22nd Tuesday of Ordinary Time
Memorial of St. Gregory the Great
The opening prayer of the Mass can often give us something to look for in the readings that follow, or it may single out some quality of a saint which we can admire and pray to imitate. On today’s feast of St Gregory, the Church prays for “the flourishing of a holy flock”, because St Gregory himself flourished in a holy way of life, and the way he did so is of special interest to monks. Like Thomas Merton, his whole life was lived “in the belly of a paradox”. On the one hand, he wanted nothing better than to live the monastic life like any monk, “to live in the house of the Lord all the days of his life, to savor the sweetness of the Lord”.
On the other hand, as St Paul comments in the first reading, it was when he was saying “Peace and security” that “sudden disaster came upon him”: he was elected pope, and he could not escape. If his monastic vocation was to flourish, it could only do so in the very personal way in which the Lord was calling him to live that vocation. So, like Blessed Eugene after him, St Gregory continued to live the monastic life as well as he could, while at the same time responding to the Lord’s personal call to be “servant of the servants of God”, as Gregory was the first to describe his role as pope.

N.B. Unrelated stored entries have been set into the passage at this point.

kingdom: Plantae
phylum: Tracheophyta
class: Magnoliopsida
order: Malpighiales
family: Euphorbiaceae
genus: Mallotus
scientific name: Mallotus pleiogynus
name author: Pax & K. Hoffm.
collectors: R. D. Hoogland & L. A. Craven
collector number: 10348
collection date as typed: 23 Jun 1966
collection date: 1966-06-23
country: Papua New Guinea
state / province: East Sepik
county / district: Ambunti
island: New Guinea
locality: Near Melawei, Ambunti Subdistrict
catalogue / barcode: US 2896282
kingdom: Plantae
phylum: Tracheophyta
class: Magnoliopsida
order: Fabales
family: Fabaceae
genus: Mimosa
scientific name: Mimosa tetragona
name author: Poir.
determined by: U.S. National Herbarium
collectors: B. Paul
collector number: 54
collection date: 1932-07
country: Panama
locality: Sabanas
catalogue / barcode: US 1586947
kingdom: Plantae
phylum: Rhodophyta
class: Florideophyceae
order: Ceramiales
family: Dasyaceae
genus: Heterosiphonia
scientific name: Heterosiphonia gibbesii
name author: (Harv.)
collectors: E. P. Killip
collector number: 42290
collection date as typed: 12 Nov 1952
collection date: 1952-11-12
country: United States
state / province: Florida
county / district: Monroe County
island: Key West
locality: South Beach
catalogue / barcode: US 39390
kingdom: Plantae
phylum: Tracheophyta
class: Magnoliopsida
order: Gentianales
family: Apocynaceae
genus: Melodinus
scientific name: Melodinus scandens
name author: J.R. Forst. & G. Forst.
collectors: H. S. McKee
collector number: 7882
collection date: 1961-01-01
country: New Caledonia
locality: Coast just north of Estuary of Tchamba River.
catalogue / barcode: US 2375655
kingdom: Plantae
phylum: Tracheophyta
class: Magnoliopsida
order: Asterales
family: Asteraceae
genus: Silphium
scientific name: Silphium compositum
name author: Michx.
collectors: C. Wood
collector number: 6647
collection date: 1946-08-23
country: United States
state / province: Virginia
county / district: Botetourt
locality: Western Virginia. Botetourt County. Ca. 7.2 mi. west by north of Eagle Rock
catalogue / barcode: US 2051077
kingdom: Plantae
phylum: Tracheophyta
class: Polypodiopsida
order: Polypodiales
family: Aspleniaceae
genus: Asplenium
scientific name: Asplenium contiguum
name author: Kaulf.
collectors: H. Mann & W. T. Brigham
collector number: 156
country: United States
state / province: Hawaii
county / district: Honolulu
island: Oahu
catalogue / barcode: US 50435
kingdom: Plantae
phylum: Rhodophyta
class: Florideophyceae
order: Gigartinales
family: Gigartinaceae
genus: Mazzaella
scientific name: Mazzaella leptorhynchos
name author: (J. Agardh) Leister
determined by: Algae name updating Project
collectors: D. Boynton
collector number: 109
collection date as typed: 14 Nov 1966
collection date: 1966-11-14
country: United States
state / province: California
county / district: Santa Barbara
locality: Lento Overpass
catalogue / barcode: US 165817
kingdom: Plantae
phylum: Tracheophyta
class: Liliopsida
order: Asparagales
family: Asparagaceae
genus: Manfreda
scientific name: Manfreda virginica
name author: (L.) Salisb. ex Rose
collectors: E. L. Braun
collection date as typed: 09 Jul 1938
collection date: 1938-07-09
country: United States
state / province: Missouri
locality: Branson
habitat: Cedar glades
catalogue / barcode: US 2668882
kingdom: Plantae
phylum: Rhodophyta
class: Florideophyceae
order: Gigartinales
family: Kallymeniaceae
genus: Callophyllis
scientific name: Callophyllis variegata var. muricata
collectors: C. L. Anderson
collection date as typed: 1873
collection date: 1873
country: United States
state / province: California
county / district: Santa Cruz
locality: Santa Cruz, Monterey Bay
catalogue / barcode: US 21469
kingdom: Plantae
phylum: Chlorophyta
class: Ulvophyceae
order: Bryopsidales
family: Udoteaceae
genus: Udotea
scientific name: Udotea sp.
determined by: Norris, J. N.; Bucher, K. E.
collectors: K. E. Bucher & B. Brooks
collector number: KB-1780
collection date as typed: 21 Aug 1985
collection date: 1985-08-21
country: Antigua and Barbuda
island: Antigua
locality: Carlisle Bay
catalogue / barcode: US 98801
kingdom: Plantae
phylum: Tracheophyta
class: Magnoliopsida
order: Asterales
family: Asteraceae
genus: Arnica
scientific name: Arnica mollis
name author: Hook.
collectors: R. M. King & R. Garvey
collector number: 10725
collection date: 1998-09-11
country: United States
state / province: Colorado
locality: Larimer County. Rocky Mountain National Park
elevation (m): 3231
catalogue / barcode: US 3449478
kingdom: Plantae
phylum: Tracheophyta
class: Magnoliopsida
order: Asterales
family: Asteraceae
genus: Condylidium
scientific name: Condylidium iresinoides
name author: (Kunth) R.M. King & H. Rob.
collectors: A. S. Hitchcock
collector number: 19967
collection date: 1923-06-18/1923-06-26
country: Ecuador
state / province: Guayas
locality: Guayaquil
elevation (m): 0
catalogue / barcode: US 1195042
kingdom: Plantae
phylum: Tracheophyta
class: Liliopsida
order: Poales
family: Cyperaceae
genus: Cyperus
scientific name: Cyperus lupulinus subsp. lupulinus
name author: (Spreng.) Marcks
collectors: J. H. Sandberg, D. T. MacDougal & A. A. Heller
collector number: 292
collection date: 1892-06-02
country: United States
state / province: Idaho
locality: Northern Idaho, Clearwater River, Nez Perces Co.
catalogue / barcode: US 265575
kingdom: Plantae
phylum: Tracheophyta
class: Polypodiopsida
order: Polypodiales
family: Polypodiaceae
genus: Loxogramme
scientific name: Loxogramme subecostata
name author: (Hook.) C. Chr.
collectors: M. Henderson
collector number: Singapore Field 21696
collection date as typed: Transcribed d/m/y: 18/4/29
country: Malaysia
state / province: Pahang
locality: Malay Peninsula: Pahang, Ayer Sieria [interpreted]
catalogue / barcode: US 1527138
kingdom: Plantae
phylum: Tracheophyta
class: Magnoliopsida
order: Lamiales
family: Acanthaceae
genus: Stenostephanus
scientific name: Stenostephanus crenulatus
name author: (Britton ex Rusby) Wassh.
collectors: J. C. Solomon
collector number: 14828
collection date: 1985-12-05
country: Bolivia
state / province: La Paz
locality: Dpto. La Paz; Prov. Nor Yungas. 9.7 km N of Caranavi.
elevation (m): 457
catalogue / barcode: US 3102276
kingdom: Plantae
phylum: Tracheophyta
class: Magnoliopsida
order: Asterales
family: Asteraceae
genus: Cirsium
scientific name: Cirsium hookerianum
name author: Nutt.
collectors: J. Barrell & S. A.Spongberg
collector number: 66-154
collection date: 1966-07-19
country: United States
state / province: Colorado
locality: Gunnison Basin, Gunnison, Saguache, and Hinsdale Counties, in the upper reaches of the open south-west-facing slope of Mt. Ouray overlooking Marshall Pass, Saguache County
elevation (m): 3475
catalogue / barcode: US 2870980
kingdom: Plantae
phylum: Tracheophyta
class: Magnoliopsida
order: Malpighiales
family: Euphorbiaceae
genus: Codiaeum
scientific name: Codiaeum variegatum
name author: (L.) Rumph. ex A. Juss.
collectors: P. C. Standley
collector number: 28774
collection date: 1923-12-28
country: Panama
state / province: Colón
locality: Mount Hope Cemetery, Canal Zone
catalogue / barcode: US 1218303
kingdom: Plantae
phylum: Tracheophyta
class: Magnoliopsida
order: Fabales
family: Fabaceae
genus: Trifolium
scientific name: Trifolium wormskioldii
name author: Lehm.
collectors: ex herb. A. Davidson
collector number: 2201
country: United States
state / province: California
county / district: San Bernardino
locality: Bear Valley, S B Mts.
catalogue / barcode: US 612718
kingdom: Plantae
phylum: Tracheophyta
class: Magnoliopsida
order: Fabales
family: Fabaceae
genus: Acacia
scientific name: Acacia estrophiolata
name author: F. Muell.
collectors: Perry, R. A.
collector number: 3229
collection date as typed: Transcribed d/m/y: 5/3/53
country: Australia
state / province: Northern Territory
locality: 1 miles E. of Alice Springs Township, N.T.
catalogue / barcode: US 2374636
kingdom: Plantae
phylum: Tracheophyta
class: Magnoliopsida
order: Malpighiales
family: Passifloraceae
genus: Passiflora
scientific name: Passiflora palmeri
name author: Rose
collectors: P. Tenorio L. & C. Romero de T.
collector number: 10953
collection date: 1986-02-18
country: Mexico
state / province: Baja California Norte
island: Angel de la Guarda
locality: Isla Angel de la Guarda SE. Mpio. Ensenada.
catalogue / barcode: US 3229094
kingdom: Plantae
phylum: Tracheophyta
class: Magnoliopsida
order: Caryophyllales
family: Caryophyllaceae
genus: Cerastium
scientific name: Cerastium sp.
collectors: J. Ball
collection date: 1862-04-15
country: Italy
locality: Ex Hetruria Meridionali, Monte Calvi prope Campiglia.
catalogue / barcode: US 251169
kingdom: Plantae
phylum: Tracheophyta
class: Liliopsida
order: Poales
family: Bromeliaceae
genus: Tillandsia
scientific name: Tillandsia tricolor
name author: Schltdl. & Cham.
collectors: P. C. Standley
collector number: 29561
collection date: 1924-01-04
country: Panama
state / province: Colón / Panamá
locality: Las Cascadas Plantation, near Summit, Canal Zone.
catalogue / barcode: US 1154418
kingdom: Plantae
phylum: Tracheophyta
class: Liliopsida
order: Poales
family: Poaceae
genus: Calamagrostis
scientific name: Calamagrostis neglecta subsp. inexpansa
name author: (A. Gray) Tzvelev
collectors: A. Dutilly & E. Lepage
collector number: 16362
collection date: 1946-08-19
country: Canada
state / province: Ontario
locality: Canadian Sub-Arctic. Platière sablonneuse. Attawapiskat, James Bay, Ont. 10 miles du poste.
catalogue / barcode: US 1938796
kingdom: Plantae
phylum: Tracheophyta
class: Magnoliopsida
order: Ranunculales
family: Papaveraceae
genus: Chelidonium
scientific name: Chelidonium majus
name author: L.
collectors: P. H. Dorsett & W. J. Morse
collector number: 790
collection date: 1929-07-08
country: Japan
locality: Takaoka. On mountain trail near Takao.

For a monk, to flourish in a holy life will mean developing both aspects of our vocation: what we have in common with every monk, and what is proper to me alone, the kind of monk that only I can be, as the Lord calls me. We only respond fully to the Lord’s call when we find ourselves growing more like monks, and at the same time, more like ourselves. Dom Elias in his visitation report commented that he could see this growth in some of the brothers, and that we ought to encourage it when we see it.
Although we grow in both directions throughout our life, usually we begin with discovering what it really means to be a monk. We deepen our understanding by reading the classics of monastic literature, but also, and especially, by following the good example of the monks who live in this monastery. It is a law of life that we are slowly transformed by the people we live with. Admiration leads to imitation. Almost unconsciously we feel impelled to imitate all that appears to us as what a monk should be. And this is healthy because it reveals to us a genuine part of our own identity as monks.
At the same time, we must never forget that we will always be different from other monks. St Gregory was the only monk in his monastery who was also the pope. Too often we look at one another and make comparisons, when what fits for another monk may not work for us. Our monastic vocation is a continuous response to grace, and develops along the lines of our own personality. The more we respond to grace, the more different we will become from every other monk.
May St Gregory intercede for us, that we may become the monks that God wants us to be.